Mieux, pour la ferrer, le prévenu va l’inviter à son lieu de travail, en lui promettant la somme de 10 mille francs Cfa. Intéressée par la proposition de son bourreau, B. Sow la suit.

Mais, d’après cette dernière, une fois sur les lieux, le prévenu ne lui a rien donné. Pis, il l’a contraint à une relation sexuelle.

Des accusations réfutées par le prévenu, qui soutient n’avoir pas eu l’occasion de partager un moment d’inimitié avec sa présumée victime. Puisque, dit-il, il a trouvé sur place ses collègues de travail. « Je me suis juste limité à lui acheter du lait caillé, avant qu’elle ne prenne congé. Mais comme, elle tenait coûte que coûte à rentrer avec les 10 mille francs Cfa que je lui avais promis, elle m’accuse à tort de viol. Elle voulait même me piquer mon téléphone portable », s’est-il défendu.

Le civilement responsable de sa présumée victime, a réclamé 200 mille francs Cfa, à titre de dommages et intérêts.

Dans son réquisitoire, le parquet a sollicité la relaxe du prévenu pour le délit de viol. Selon le représentant du Ministère public, même si le certificat médical, versé dans le dossier atteste qu’il y a eu pénétration sexuelle, rien ne prouve que le prévenu a contraint sa présumée victime à une conjonction sexuelle.

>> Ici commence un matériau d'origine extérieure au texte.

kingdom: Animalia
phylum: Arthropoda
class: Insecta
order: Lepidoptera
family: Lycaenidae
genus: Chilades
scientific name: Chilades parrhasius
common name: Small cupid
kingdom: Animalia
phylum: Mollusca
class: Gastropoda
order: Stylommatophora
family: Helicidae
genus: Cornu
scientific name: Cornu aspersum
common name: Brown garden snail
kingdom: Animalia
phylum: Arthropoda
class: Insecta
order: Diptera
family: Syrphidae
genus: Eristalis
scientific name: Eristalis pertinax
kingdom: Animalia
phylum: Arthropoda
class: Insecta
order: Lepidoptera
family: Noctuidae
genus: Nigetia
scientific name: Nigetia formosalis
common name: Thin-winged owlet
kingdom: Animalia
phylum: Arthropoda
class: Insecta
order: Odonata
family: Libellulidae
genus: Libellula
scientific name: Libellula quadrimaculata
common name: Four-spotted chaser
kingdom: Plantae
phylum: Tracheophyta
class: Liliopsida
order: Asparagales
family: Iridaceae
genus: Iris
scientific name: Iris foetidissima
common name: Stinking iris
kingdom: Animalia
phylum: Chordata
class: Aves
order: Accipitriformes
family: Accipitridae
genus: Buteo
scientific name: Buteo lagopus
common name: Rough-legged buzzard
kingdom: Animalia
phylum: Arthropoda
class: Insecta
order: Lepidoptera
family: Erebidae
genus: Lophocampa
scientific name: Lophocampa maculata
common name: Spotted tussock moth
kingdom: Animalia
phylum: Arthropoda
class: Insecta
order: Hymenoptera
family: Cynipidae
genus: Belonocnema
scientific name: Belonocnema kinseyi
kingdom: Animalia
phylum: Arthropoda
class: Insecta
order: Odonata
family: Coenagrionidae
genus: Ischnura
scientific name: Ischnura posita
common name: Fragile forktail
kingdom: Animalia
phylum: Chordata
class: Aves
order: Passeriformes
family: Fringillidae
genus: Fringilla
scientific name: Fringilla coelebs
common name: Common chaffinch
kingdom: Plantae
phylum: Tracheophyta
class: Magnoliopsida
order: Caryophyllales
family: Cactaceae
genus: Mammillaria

Ainsi, il a requis deux ans d’emprisonnement ferme contre le prévenu pour détournement de mineure. Puisque, affirme-t-il, le mis en cause a soustrait sa victime de l’autorité de ses parents.

La défense quant à elle, a sollicité la relaxe. Selon la robe noire, la partie civile a suivi de son propre gré son client à son lieu de travail. Et, elle n’a jamais été victime d’agression sexuelle.

Au terme des plaidoiries, le tribunal a fixé le délibéré au 6 décembre.